No es extraño, pues, que el inicial vencedor de las elecciones iraquíes haya sido el presidente norteamericano, cuya popularidad ha repuntado hasta cerca del 60% gracias a la información actual sobre las elecciones en Irak. Extraña un poco más, sin embargo, que los gobiernos europeos y la propia UE, de forma unánime, hayan tragado la propaganda norteamericana y consideren un éxito el resultado de las elecciones.

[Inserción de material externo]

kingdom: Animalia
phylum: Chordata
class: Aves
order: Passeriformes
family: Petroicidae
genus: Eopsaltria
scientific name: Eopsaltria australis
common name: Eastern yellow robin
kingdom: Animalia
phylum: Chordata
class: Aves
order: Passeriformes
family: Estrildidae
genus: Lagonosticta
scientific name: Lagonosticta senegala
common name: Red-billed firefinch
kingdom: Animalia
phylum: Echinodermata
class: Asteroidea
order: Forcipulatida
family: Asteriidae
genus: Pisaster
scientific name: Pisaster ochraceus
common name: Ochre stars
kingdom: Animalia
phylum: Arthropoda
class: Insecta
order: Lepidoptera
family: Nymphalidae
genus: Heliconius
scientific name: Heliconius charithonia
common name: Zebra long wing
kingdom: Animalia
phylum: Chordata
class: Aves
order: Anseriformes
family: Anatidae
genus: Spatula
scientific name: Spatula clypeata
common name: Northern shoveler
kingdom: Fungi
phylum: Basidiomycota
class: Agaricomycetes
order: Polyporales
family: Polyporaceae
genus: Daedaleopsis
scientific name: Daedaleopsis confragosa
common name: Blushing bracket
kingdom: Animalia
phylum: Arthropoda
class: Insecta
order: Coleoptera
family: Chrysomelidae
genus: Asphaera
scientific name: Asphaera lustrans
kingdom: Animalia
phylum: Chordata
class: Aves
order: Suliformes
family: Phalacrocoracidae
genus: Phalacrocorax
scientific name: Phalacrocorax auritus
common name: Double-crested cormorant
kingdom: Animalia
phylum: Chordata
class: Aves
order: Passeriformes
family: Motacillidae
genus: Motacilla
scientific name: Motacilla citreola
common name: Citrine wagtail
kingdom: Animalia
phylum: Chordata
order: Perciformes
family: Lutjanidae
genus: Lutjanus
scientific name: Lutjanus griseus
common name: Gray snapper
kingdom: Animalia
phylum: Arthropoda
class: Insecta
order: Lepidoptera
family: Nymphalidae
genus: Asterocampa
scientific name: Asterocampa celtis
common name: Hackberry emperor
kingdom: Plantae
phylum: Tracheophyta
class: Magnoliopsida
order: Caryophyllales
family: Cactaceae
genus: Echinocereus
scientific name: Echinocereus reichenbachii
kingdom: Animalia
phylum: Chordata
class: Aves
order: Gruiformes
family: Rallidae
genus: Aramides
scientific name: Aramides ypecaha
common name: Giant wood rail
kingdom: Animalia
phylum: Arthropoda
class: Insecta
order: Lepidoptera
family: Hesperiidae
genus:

¿Un éxito que se haya votado por motivaciones religiosas y étnicas?, ¿que se haya acentuado la división entre chiíes, árabes suníes y kurdos?, ¿que se haya acrecentado la posibilidad de un enfrentamiento más abierto y sangriento entre las distintas comunidades?, ¿que en el nuevo gobierno que va a redactar la Constitución no haya representación formal del 20 % de la población iraquí? ¿Un éxito, que el futuro gobierno de mayoría chií hable ya de imponer una Constitución basada en leyes religiosas, que no toleran la separación religión-estado y discriminan abiertamente a las mujeres?

Es poco inteligente y peligroso creerse las propias mentiras. Las estrategias de propaganda pueden disfrazar, manipular e incluso ocultar la realidad por un tiempo, pero difícilmente pueden hacerla desaparecer. Sobre todo, si los hechos son tan tozudos como para seguir existiendo, si existe una opinión pública con capacidad para informarse, y si hay medios para contarlo. No se puede asentar la libertad y la democracia sobre cadáveres y falsedades. Y menos, cuando el engaño es tan doloroso y recurrente.